9/8/08 -- PC Magazine has posted a Cyber Crime Hall of Fame, featuring its picks for the nine most infamous criminal hacks.

 


Free Press v. Comcast

9/5/08 -- Last month, the FCC ruled that Comcast's selective, and secret, disruption of peer-to-peer file sharing applications "unduly squelches the dynamic benefits of an open and accessible Internet and does not constitute reasonable network management." Yesterday, Comcast filed an appeal. C|net's News.com reports that FCC Chariman Kevin Martin said he was "disappointed by Comcast's decision to appeal."

 


Internet censorship in Thailand

9/4/08 -- The Bankok Post reports that Thailand's Information and Communications Technology Ministry has asked Internet service providers to block 1200 websites under Thailand's Computer Crime Act, and has secured court orders shutting down 400 of them. 344 of the sites included material disrespectful of the royal family, five were deemed obscene, two carried religious content and one featured a video sex game.

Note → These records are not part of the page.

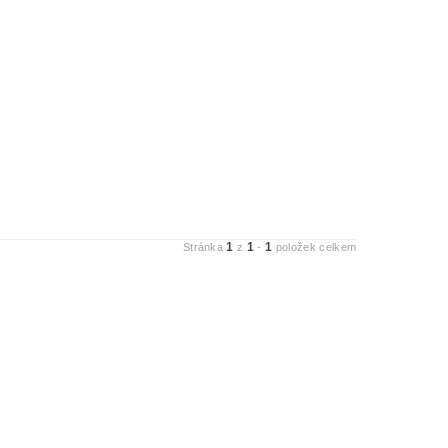
1
1
1
Stránka
z
-
položek celkem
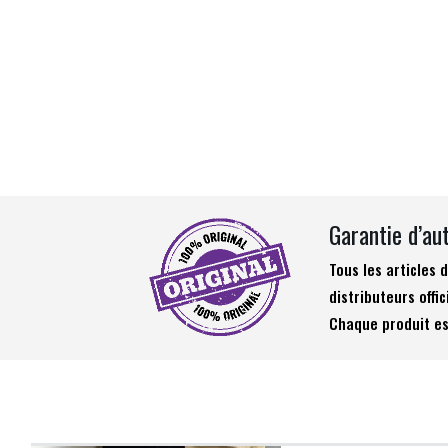
Garantie d’au
Tous les articles
distributeurs offic
Chaque produit es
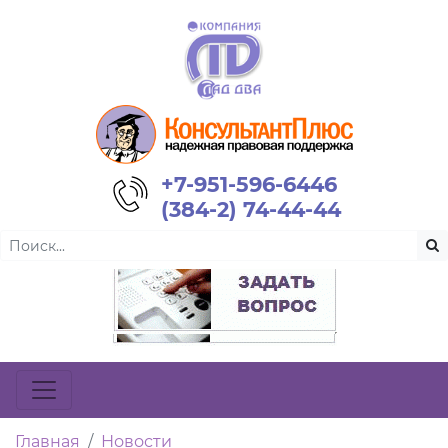
+7-951-596-6446
(384-2) 74-44-44
Главная
Новости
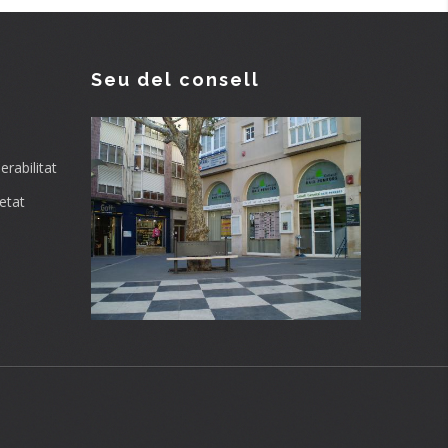
Seu del consell
rabilitat
etat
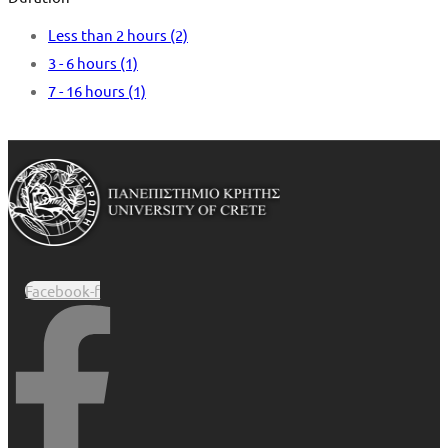
Less than 2 hours
(2)
3 - 6 hours
(1)
7 - 16 hours
(1)
Facebook-f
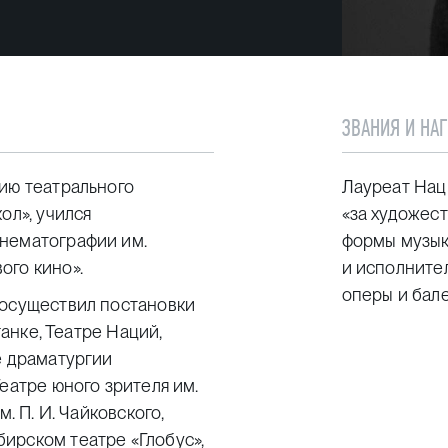
ЗВАНИЯ И НА
ию театрального
Лауреат Нац
ол», учился
«за художес
инематографии им.
формы музык
ого кино».
и исполните
оперы и бале
 осуществил постановки
ганке, Театре Наций,
е драматургии
еатре юного зрителя им.
. П. И. Чайковского,
ирском театре «Глобус»,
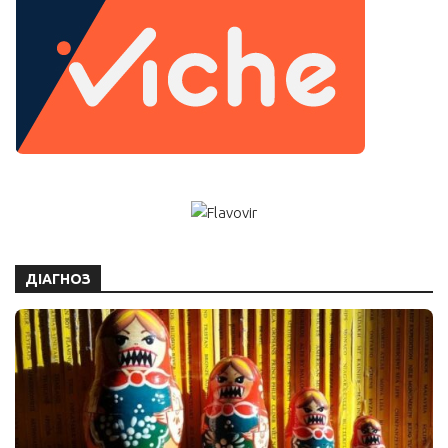
ДІАГНОЗ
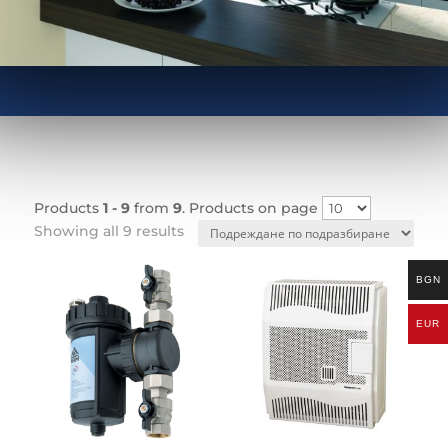
Products
1 - 9
from
9
. Products on page
Showing all 9 results
BGN
EUR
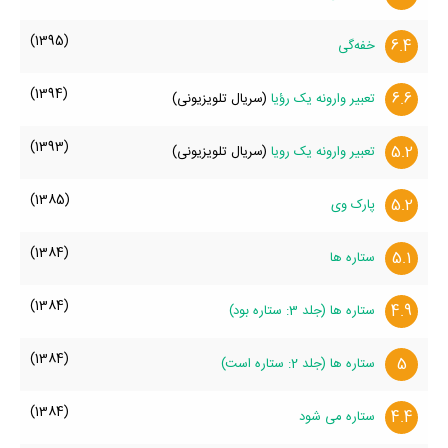
(1395)
6.4
خفه‌گی
(1394)
6.6
تعبیر وارونه یک رؤیا
(سریال تلویزیونی)
(1393)
5.2
تعبیر وارونه یک رویا
(سریال تلویزیونی)
(1385)
5.2
پارک وی
(1384)
5.1
ستاره ها
(1384)
4.9
ستاره ها (جلد 3: ستاره بود)
(1384)
5
ستاره ها (جلد 2: ستاره است)
(1384)
4.4
ستاره می شود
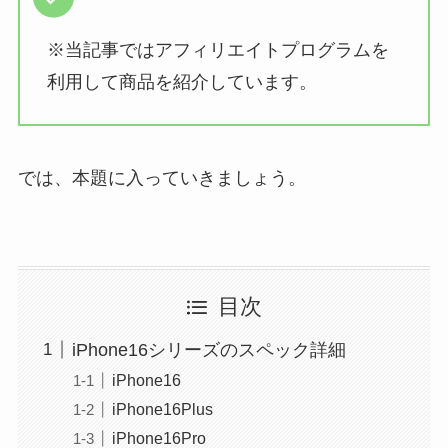
※当記事ではアフィリエイトプログラムを
利用して商品を紹介しています。
では、本題に入っていきましょう。
目次
iPhone16シリーズのスペック詳細
iPhone16
iPhone16Plus
iPhone16Pro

Read Oliver Luft's story for the Guardian.

 


Is the Internet getting crowded?

9/4/08 -- Comcast recently announced that it would limit bandwidth use by all of its residential customers to 250 GB per month. (Comcast insists the new policy has nothing to do with a recent FCC ruling that Comcast acted unlawfully when it secretly blocked its customers from using peer-to-peer applications.) Meanwhile, reports that Internet traffic is growing faster than capacity, leading us all to a future of communications congestion, appear to be somewhat premature. According to a bandwidth-monitoring firm named "TeleGeography," Internet traffice is indeed growing, but global Internet capacity appears to be growing even more quickly. Or maybe not. Data on Internet use are for the most part proprietary and rarely shared. Different firms inist their estimates are superior to their competitors', but, at least so far, nobody has come up with a good way to measure who's right. Read Ryan Singel's story for WIRED News.

 


c|net News on Palin

9/3/08 -- As it did with Senator Biden, C|net's News.com has posted an instant analysis of Governor's Palin's record thus far on technology issues. Read Stephanie Olson's story.

 


Reisinger v. Sheboygan

8/25/08 -- Jennifer Reisinger's website for Brat City Web Design, her Web design business, included "local links" to Sheboygan sites, including the Sheboygan police department. The Sheboygan City Attorney ordered her to remove the link and threatened to lauch a criminal investigation. Reisinger claims that he was retailiating against her for her efforts in support of a campain to recall Sheboygan Mayor, Juan Perez. Reisinger has filed a lawsuit against, the mayor, the City Attorney, the police chief and the city clerk, claiming that they violated her first amendment rights. The suit seeks $250,000 in compensatory damages. Read John Diedrich's story for the Milwaukee Journal-Sentinel.

 


 

Due Process in the age of Google

8/25/08 -- New Zealand Judge David Harvey is no stranger to the Internet. He published a book on New Zealand Internet law titled internet.law.nz, now in its second edition, and he teaches a course in Information and Technology Law at Auckland University. Judge Harvey presided Monday over the arraignment of two unemployed guys in their early twenties who are charged with the murder of a teenager. Judge Harvey enjoined online media from posting the defendants' names or images. Newspapers, radio stations and television news programs are free to report the names and images of the accused, but not to post them on their websites. Judge Harvey was reportedly "concerned about someone Googling someone's name and being able to access it later." Read Edward Gay's story for the New Zeland Herald.


McCullagh on Biden

8/24/08 --If you're interested in Senator Joe Biden's record on the issues covered by this seminar, c|net's Declan McCullagh posted an analysis shortly after Barack Obama announced his veep choice.